Le personnage de Maren est interprété par l'actrice canadienne Taylor Russell, surtout connue jusqu'ici pour ses rôles dans les séries "Strange Empire" et "Falling Skies".
Bonnie and Clyde
Les deux protagonistes voguent au volant de leur pick-up bleu et Ronald Reagan est à la Maison Blanche, mais peu importe: cette énième déclinaison du couple infernal formé par Bonnie et Clyde évolue dans une Amérique éternelle, celle du Midwest hanté par les laissés pour compte du rêve américain.
Au fil de leur voyage, Lee et Maren cherchent à comprendre leur différence et à apprendre à vivre avec, non sans quelques violents accrocs donnant lieu à quelques scènes gore où on les voit dévorer des corps encore frémissants.
"Il y a quelque chose chez ceux qui vivent en marge de la société qui m'attire et m'émeut. J'aime ces personnages", a expliqué Luca Guadagnino. "Je suis intéressé par leur parcours émotionnel".
"Je vois ce film comme une méditation sur ce que nous sommes et comment dépasser ce que nous sommes, surtout s'il s'agit de quelque chose que nous ne pouvons pas contrôler", a souligné le cinéaste, qui a choisi d'adapter le roman du même titre de Camille DeAngelis.
Au-delà de l'analyse des ressorts psychologiques accompagnant la quête de soi chez ces marginaux, "Bones and All" suscite un malaise quasi-physique chez le spectateur, non pas tant en montrant des scènes insupportables qu'en rendant terriblement séduisant un couple violant un tabou universel.

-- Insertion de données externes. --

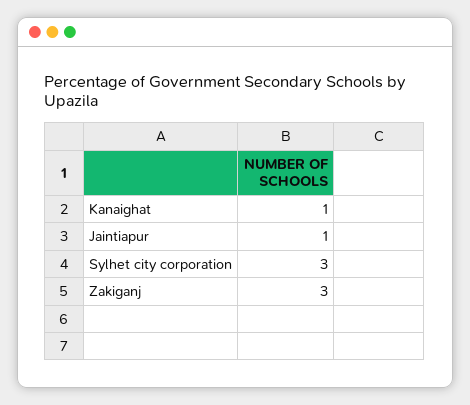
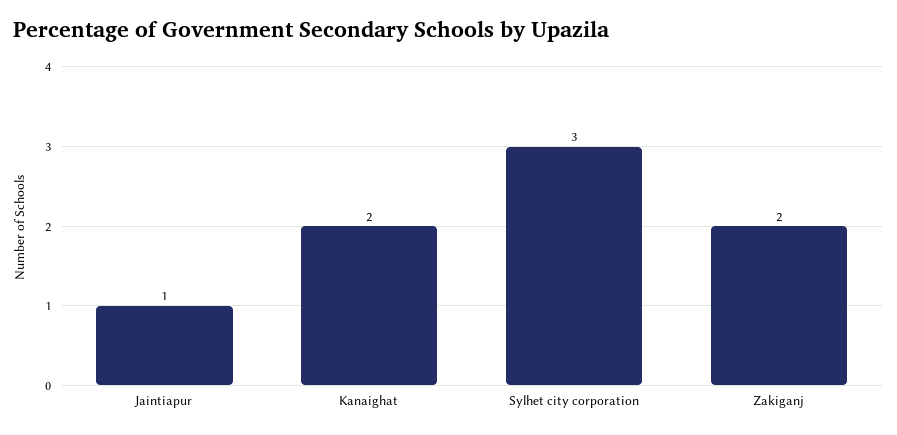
  {
-   "Kanaighat": 1,
+   "Kanaighat": 2,
    "Jaintiapur": 1,
    "Sylhet city corporation": 3,
-   "Zakiganj": 3
+   "Zakiganj": 2
  }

En arrière-plan, Guadagnino laisse folâtrer sa caméra sur des paysages grandioses et féeriques où ses personnages semblent n'être que des ombres fugaces appelées à être dévorées par leur destin. Une sorte de conte pour enfants où les ogres sont aussi des êtres de chair et de sang frissonnants de réalisme. A retenir à ce propos la performance glaçante d'une Chloë Sevigny méconnaissable dans le rôle de la mère de Maren.